Peace, such as it was, with famine, homesickness, disgust. The rough ramparts and rude buildings of Charlesfort, hatefully familiar to their weary eyes, the sweltering forest, the glassy river, the eternal silence of the wild monotony around them, oppressed the senses and the spirits. Did they feel themselves the pioneers of religious freedom, the advance-guard of civilization? Not at all. They dreamed of ease, of home, of pleasures across the sea,—of the evening cup on the bench before the cabaret, of dances with kind damsels of Dieppe. But how to escape? A continent was their solitary prison, and the pitiless Atlantic closed the egress. Not one of them knew how to build a ship; but Ribaut had left them a forge, with tools and iron, and strong desire supplied the place of skill. Trees were hewn down and the work begun. Had they put forth, to maintain themselves at Port Royal, the energy and resource which they exerted to escape from it, they might have laid the cornerstone of a solid colony.
All, gentle and simple, labored with equal zeal. They calked the seams with the long moss which hung in profusion from the neighboring trees; the pines supplied them with pitch; the Indians made for them a kind of cordage; and for sails they sewed together their shirts and bedding. At length a brigantine worthy of Robinson Crusoe floated on the waters of the Chenonceau.
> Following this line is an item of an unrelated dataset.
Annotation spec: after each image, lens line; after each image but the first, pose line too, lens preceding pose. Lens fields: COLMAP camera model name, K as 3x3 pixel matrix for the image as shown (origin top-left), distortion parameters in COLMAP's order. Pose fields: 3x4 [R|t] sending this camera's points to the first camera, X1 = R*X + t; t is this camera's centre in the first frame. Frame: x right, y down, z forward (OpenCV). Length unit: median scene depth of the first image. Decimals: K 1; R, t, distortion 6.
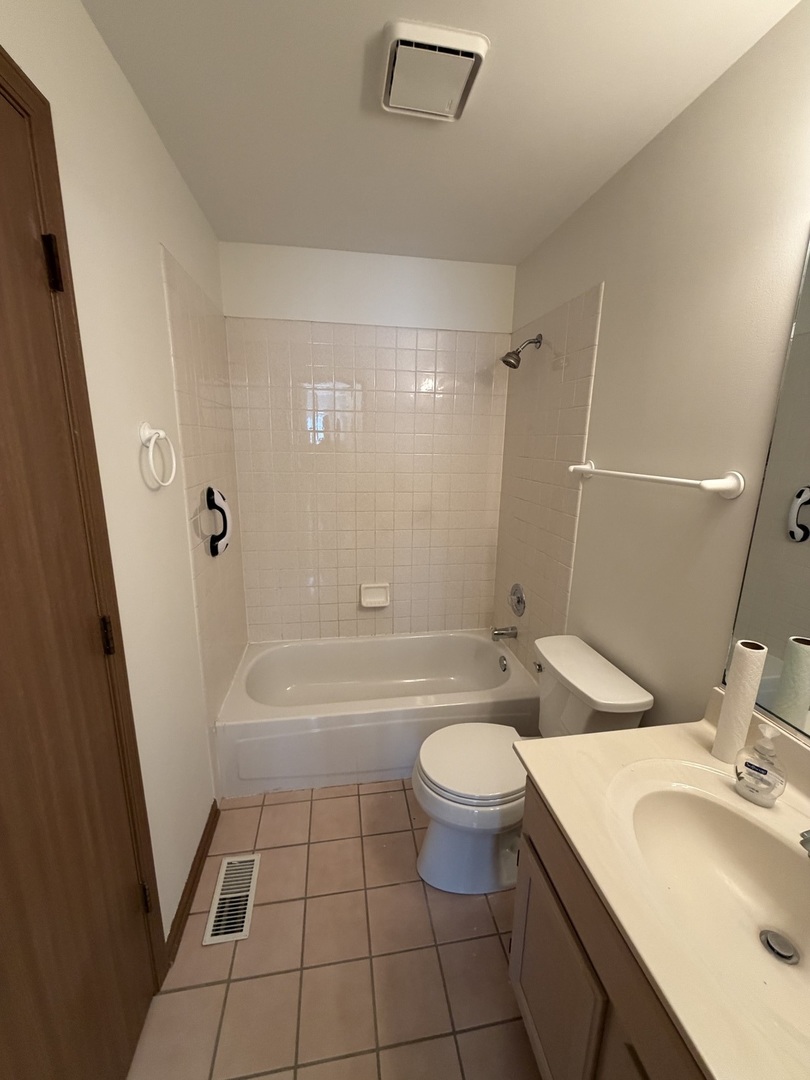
lens RADIAL K [[427.9, 0, 408.2], [0, 427.9, 534.9], [0, 0, 1]] dist [0.000460, -0.000197]
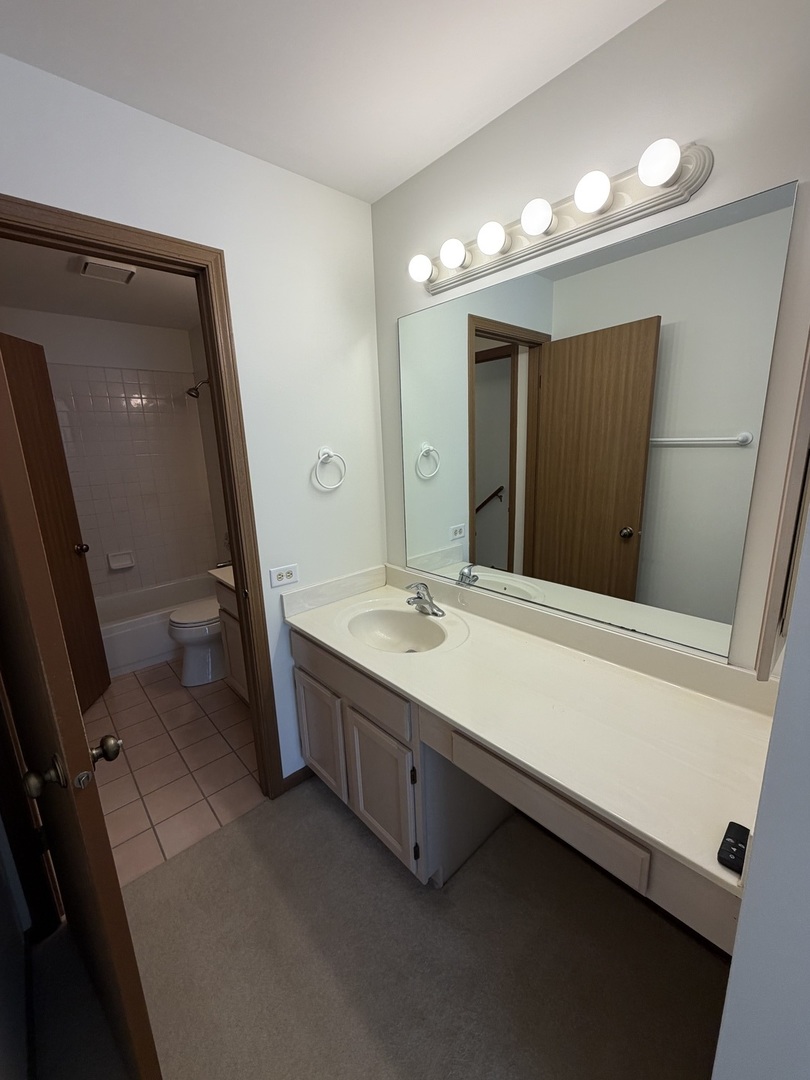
lens RADIAL K [[427.9, 0, 405.4], [0, 427.9, 537.8], [0, 0, 1]] dist [0.000460, -0.000197]
pose [[0.839401, -0.163133, 0.518454, -0.014248], [0.162588, 0.985580, 0.046879, 0.155512], [-0.518625, 0.044944, 0.853820, -0.639207]]
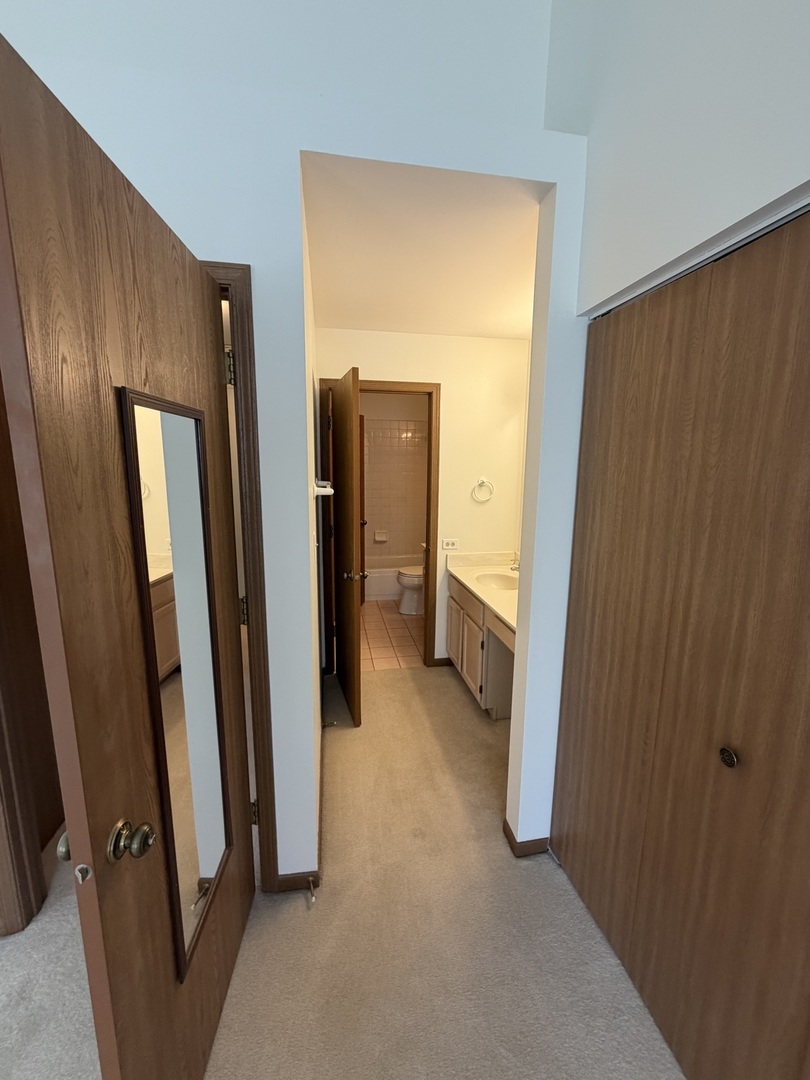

They laid in what provision they might, gave all that remained of their goods to the delighted Indians, embarked, descended the river, and put to sea. A fair wind filled their patchwork sails and bore them from the hated coast. Day after day they held their course, till at length the favoring breeze died away and a breathless calm fell on the face of the waters. Florida was far behind; France farther yet before. Floating idly on the glassy waste, the craft lay motionless. Their supplies gave out. Twelve kernels of maize a day were each man's portion; then the maize failed, and they ate their shoes and leather jerkins. The water-barrels were drained, and they tried to slake their thirst with brine. Several died, and the rest, giddy with exhaustion and crazed with thirst, were forced to ceaseless labor, baling out the water that gushed through every seam. Head-winds set in, increasing to a gale, and the wretched brigantine, her sails close-reefed, tossed among the savage billows at the mercy of the storm. A heavy sea rolled down upon her, and threw her on her side. The surges broke over her, and, clinging with desperate gripe to spars and cordage, the drenched voyagers gave up all for lost. At length she righted. The gale subsided, the wind changed, and the crazy, water-logged vessel again bore slowly towards France.